# Motor City Detroit Casino



## JRE313

Not really sure about this one. Tell me what you think


----------



## vipgraphx

Honest opinion would be that the image is not horrible but its not fabulous. Its just ok. I think if you would have walked to the right more you would have gotten a better shot. There is that leaning building on the left but nothing on the right to balance it out. Defiantly would have done some lens distortion correction on this photo as that building looks like its going to fall over into the bigger building. The street is lacking detail, looks like you used noise reduction software again and hit it everywhere. Yeah I don't know about this one either..

Maybe it would be better if you gave it another shot processing it and if you need to use noise reduction software create a layer mask so you can hit where you need it. I am assuming which I hate to to that there was a lot of noise/grain in the sky from the looks of the brightness of the image. If so you could remove it and correct it with a mask layer on one of your dark exposures.

happy shooting


----------



## mjhoward

I like it.  Nice exposure, good color, and a pretty nice composition IMO.  Only major problem I see is I can tell were you PP'd something in the sky on the right.  Looks like you took a black brush to it where the sky isn't quite black.  I'd fix that.


----------



## TCampbell

Are you kidding?  Two more steps to the right and he'd have been mugged!  This IS Detroit, after all.  layball:

Ok, I can pick on Detroit since I live here.  The rest of you are only allowed to say nice things.
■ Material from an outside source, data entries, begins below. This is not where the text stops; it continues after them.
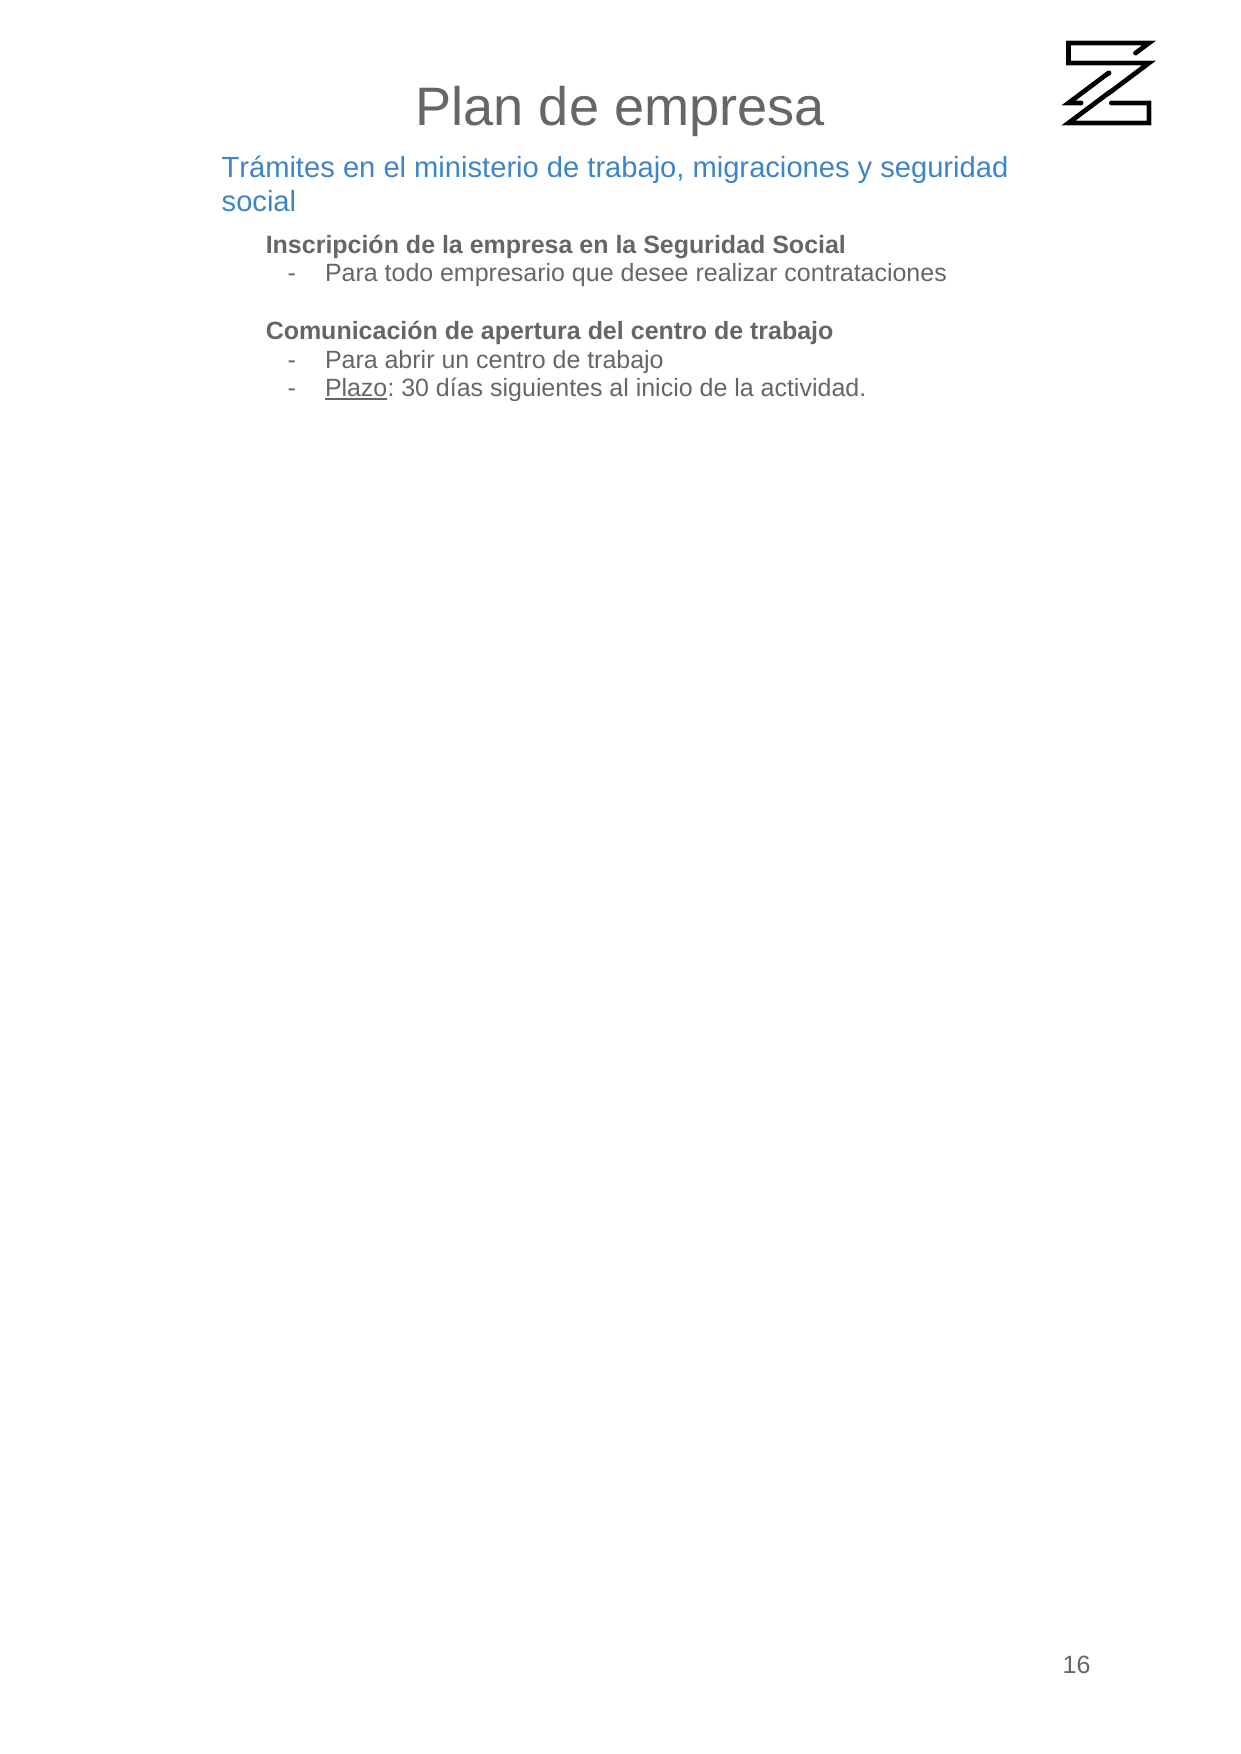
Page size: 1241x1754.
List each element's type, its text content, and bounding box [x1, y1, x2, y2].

text Inscripción de la empresa en la Seguridad Social [266, 229, 1090, 258]
subtitle Trámites en el ministerio de trabajo, migraciones y seguridad social [221, 150, 1090, 217]
list Para abrir un centro de trabajo [287, 344, 1090, 373]
list Para todo empresario que desee realizar contrataciones [287, 258, 1090, 287]
picture [1058, 37, 1159, 129]
list Plazo: 30 días siguientes al inicio de la actividad. [287, 373, 1090, 402]
text Comunicación de apertura del centro de trabajo [266, 316, 1090, 344]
The building on the left edge of the frame is actually part of the casino... but there is that street light (and power line) in the way... and I agree, it's a bit of a distraction and not really offering much to the photo... chop it out.

The building is leaning back a bit.  A transform tool would fix that easily enough.


----------



## Joel_W

If that's Detroit, where are all the people?


----------



## Syco

Looks like Detroit has changed from the town I grew up in.


----------